Government inflation data is due today and the Fed is set to make an interest rate announcement on June 14 and 15. According to Bloomberg, a rate increase is expected during this meeting.

Finally, Diana Olick of CNBC also reports that mortgage volume data shows that applications for loans have dropped 14% year-over-year amidst higher rates and prices.

Vacant properties

Amidst talk across the country of vacant property taxes, ATTOM Data Solutions released its quarterly Vacant Property and Zombie Foreclosure Report, showing an increase in both occupied and vacant (zombie) foreclosures.
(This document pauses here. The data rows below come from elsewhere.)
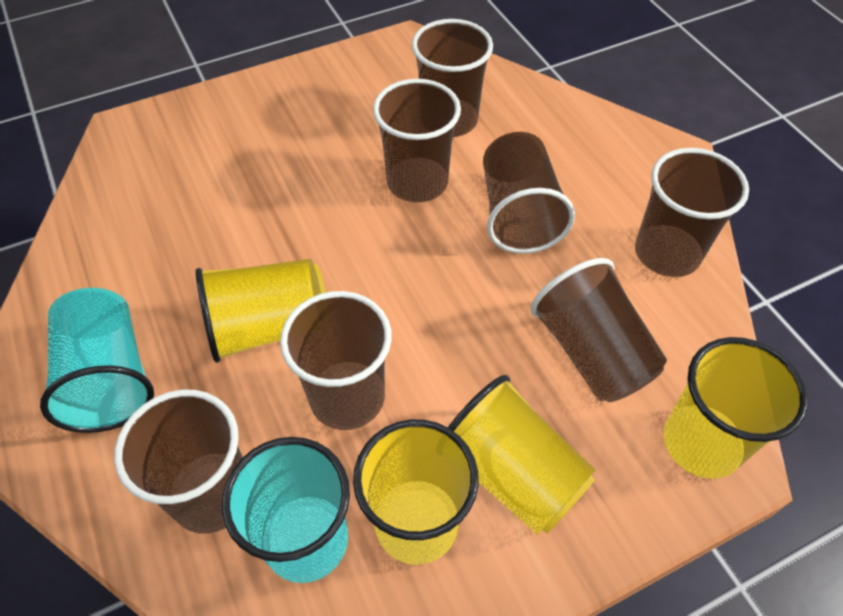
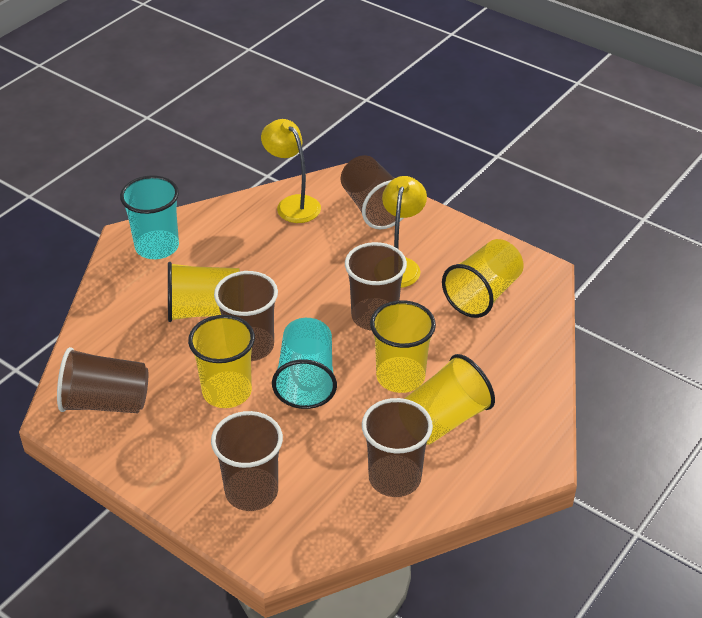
brown cup: 7 -> 6
yellow cup: 4 -> 5
yellow lamp: 0 -> 2

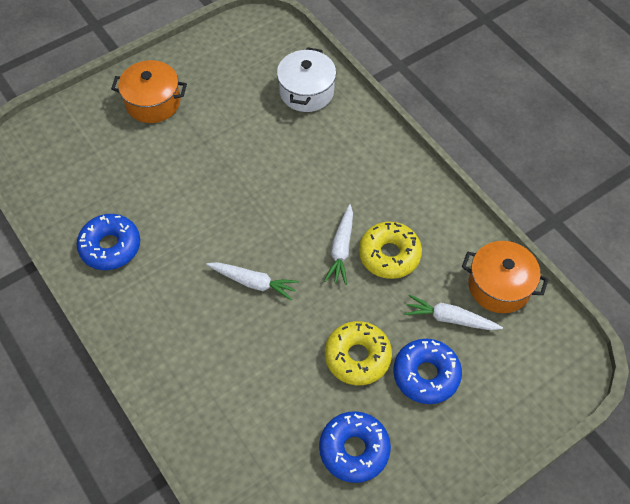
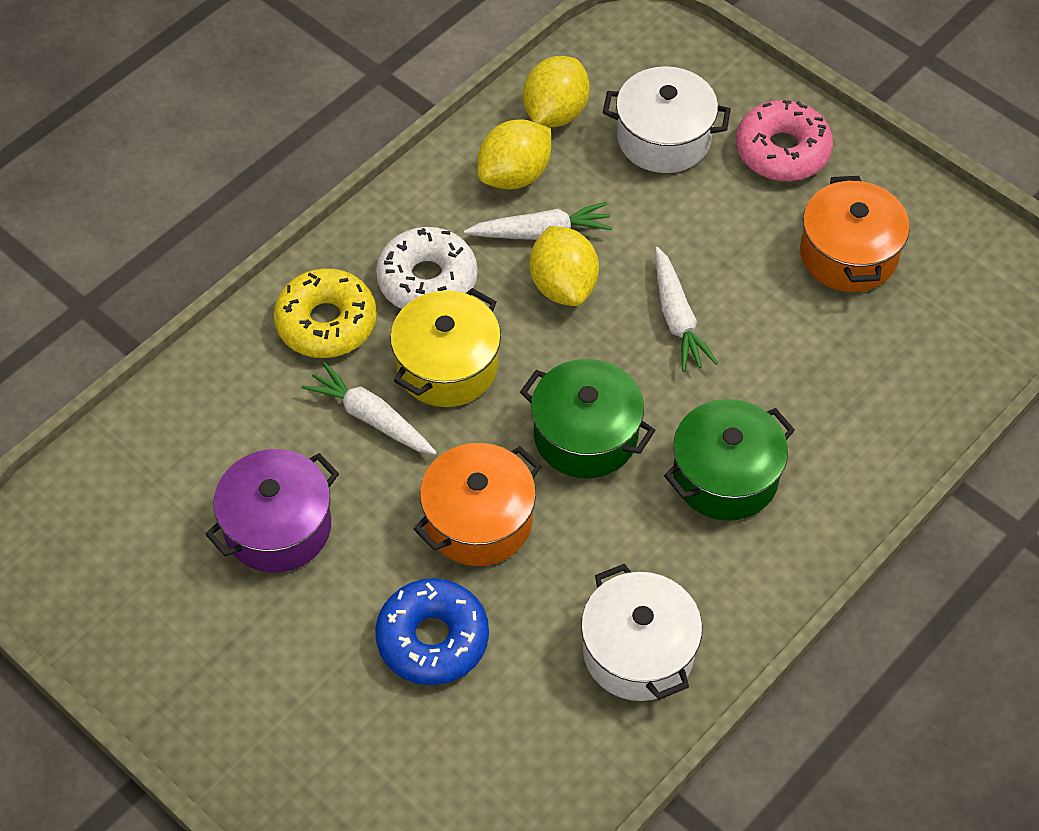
blue donut: 3 -> 1
green pot: 0 -> 2
pink donut: 0 -> 1
purple pot: 0 -> 1
white donut: 0 -> 1
white pot: 1 -> 2
yellow donut: 2 -> 1
yellow lemon: 0 -> 3
yellow pot: 0 -> 1

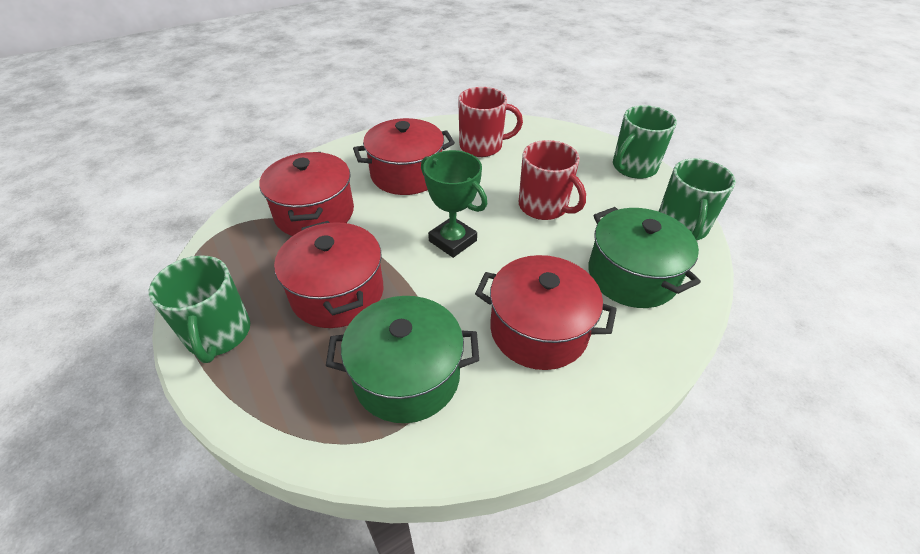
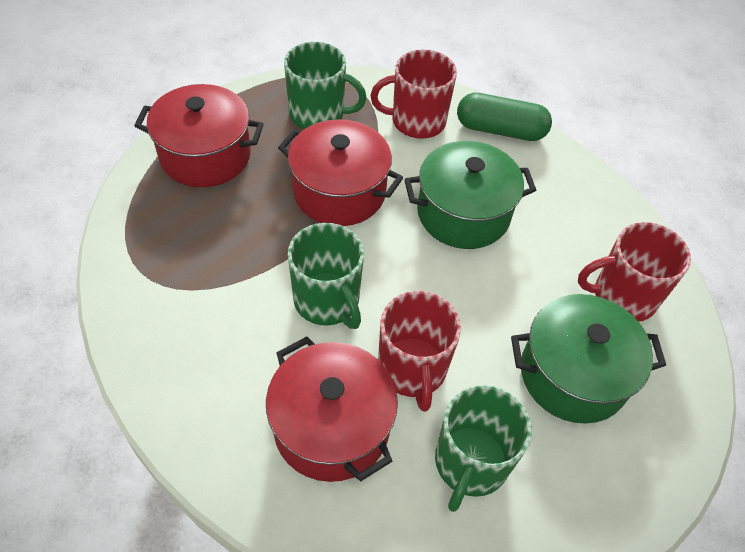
green capsule: 0 -> 1
green trophy: 1 -> 0
red mug: 2 -> 3
red pot: 4 -> 3

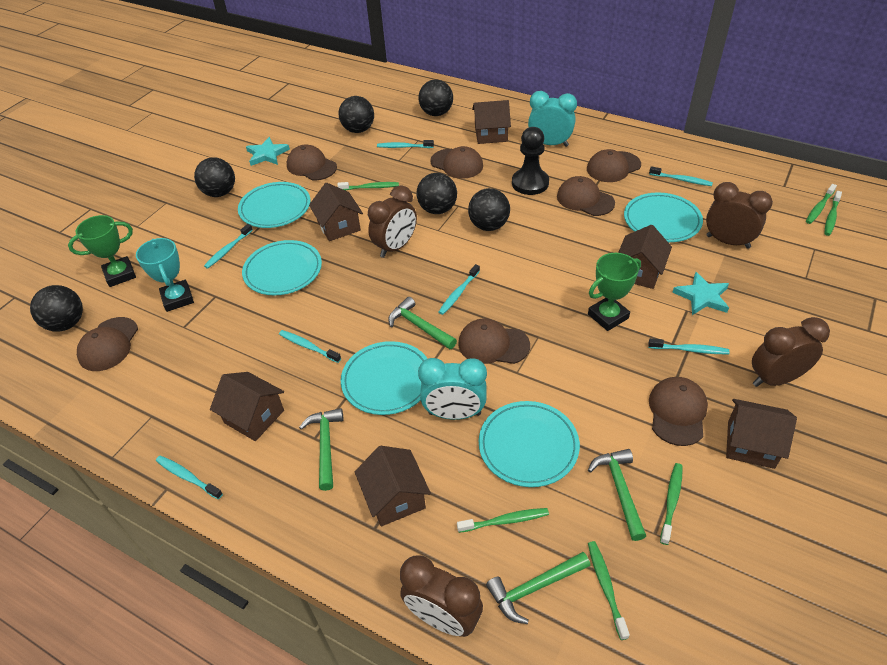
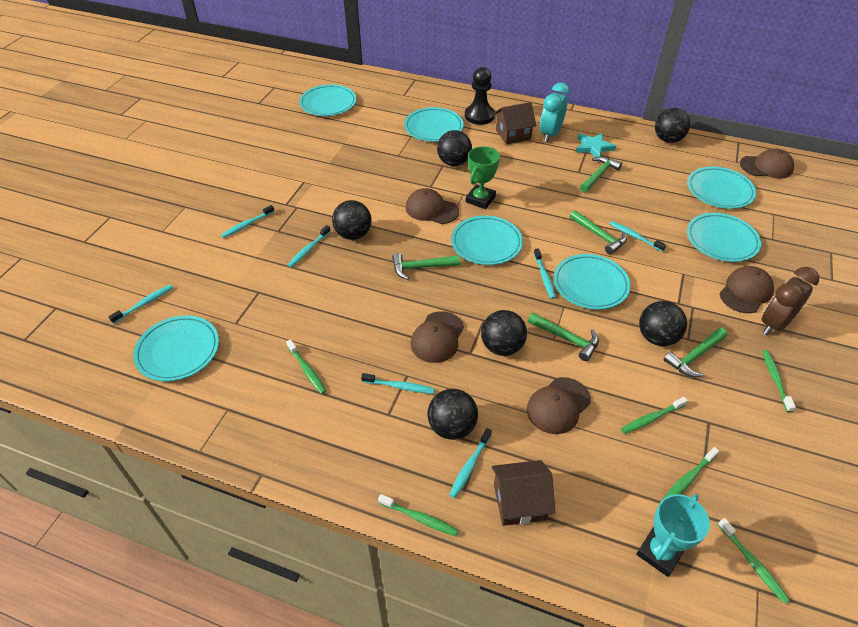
brown cap: 7 -> 5
brown clock: 4 -> 1
brown house: 6 -> 2
green hammer: 4 -> 5
green trophy: 2 -> 1
turquoise clock: 2 -> 1
turquoise plate: 5 -> 7
turquoise star: 2 -> 1

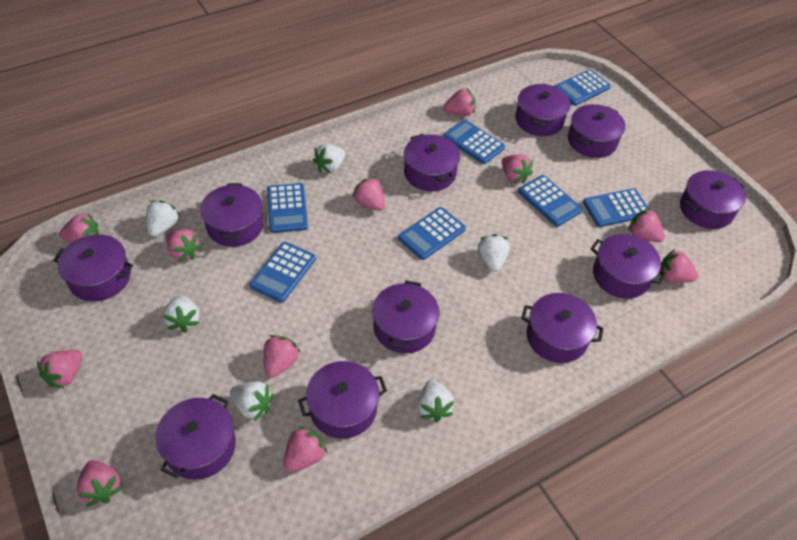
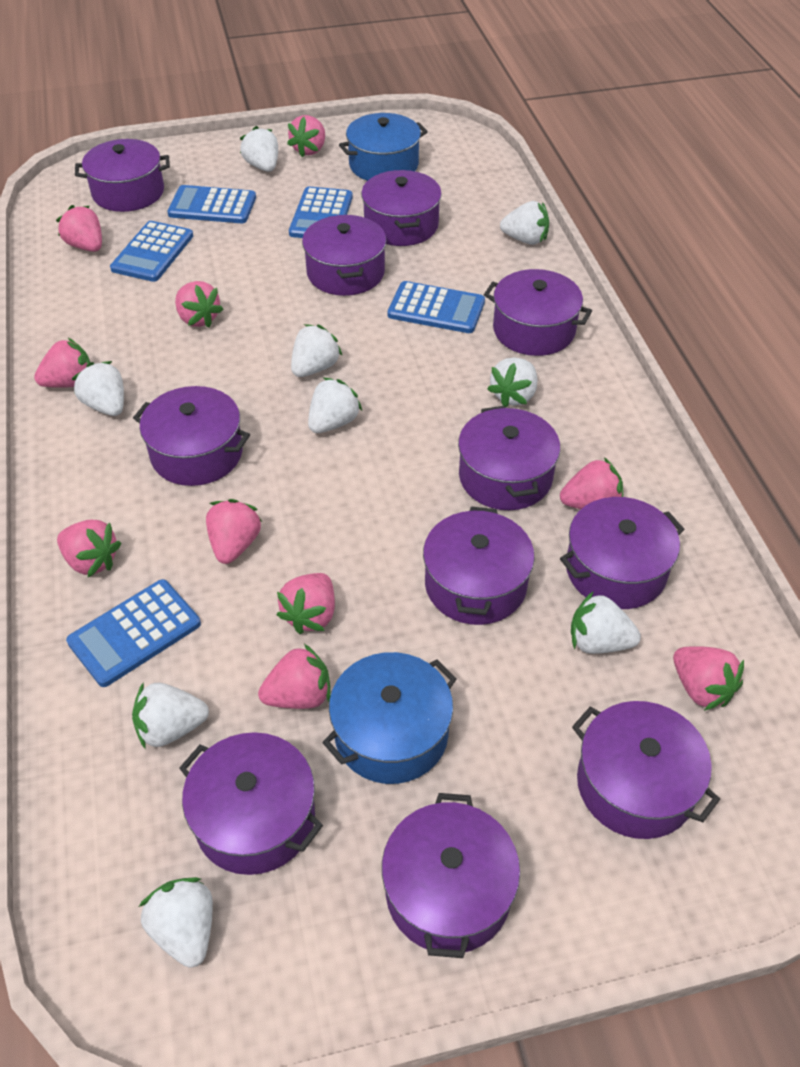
blue calculator: 7 -> 5
blue pot: 0 -> 2
pink strawberry: 11 -> 10
white strawberry: 6 -> 9

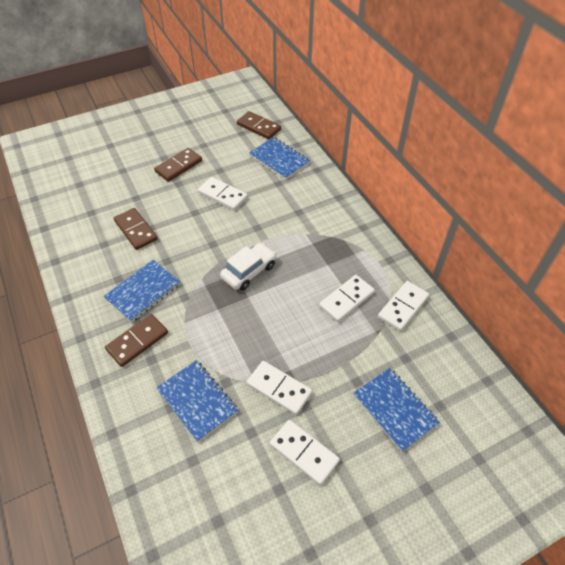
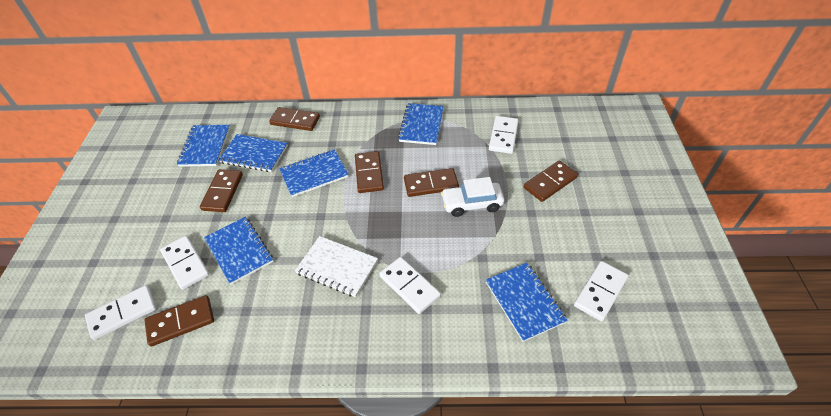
blue notebook: 4 -> 6
brown domino: 4 -> 6
white notebook: 0 -> 1

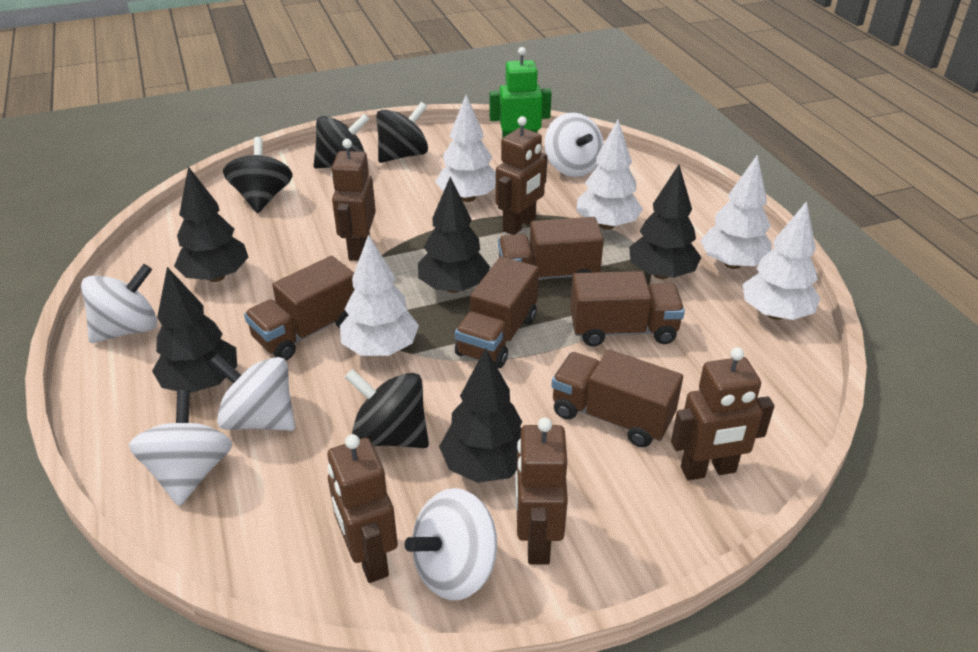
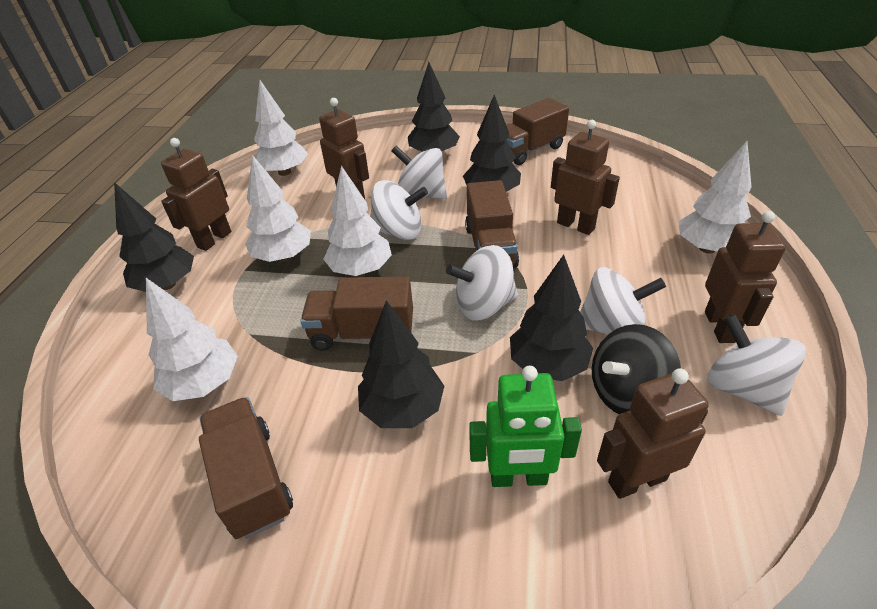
black spinning top: 4 -> 1
brown truck: 5 -> 4

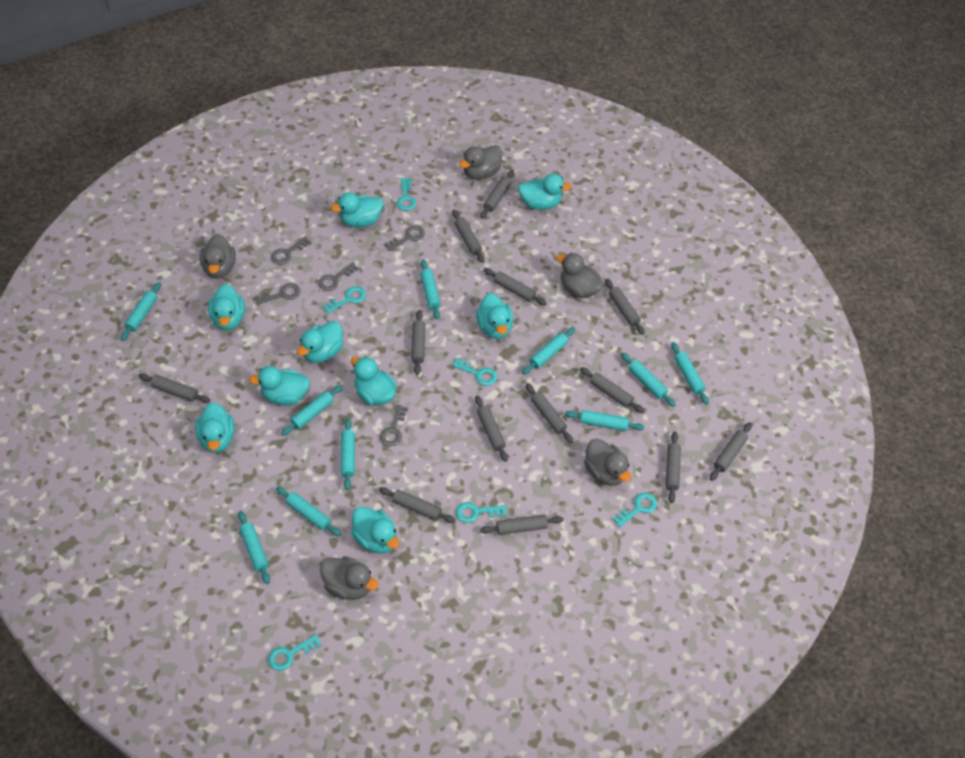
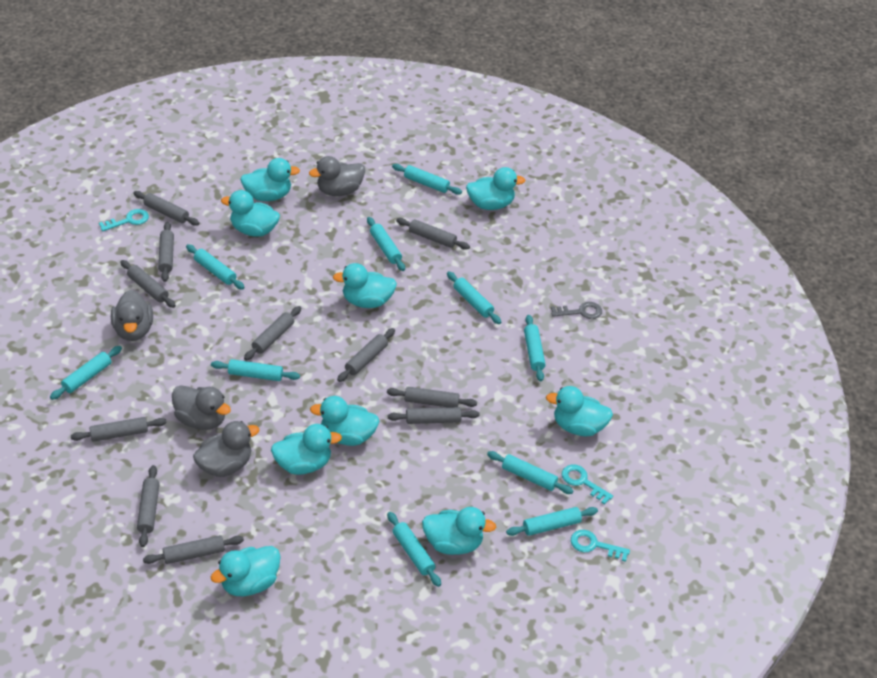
grey duck: 5 -> 4
grey key: 5 -> 1
grey rolling pin: 13 -> 11
turquoise key: 6 -> 3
“259,166 residential properties in the U.S. are in the process of foreclosure in the second quarter of this year, up 12.7 percent from the first quarter of 2022 and up 15.9 percent from the second quarter of 2021 . . . ..Among those pre-foreclosure properties, 7,569 sit vacant in the second quarter of 2022, meaning that the number of zombie-foreclosure properties went up quarterly by 2.8 percent.”

According to Alcynna Lloyd of Business Insider, “There are an estimated 1.3 million zombie homes across the US, and New York state has the highest share. As of 2022, thousands of these vacant homes are sprinkled throughout the state, especially in communities of color.” This is why, in 2013, the state passed the Abandoned Property Neighborhood Relief Act, which incentivized banks and community groups to maintain and rebuild foreclosed homes as affordable housing. Over 11,000 homes have been restored.

Christine Stricker comments on ATTOM Data Solutions’ report, noting that the zip codes with the highest zombie foreclosure rates are heavily favored in the Cleveland, OH, area:

  1. 44112 – Cleveland, OH (32.3 percent);
  2. 44108 – Cleveland, OH (31.6 percent);
  3. 44105 – Cleveland, OH (26.6 percent);
  4. 61604 – Peoria, IL (21.1 percent);
  5. 13601 – Watertown, NY (17.2 percent);
  6. 44110 – Cleveland, OH (17.0 percent);
  7. 44109 – Cleveland, OH (16.4 percent);
  8. 44102 – Cleveland, OH (13.7 percent);
  9. 13760 – Endicott, NY (13.0 percent);
  10. 44120 – Cleveland, OH (12.4 percent).

Rick Sharga, executive vice president of market intelligence at ATTOM, had this to say about the data: “We’re now seeing properties where the borrower was already in default prior to the government’s moratorium re-enter the foreclosure process, and undoubtedly some of these homes will have been vacated over the past 26 months.”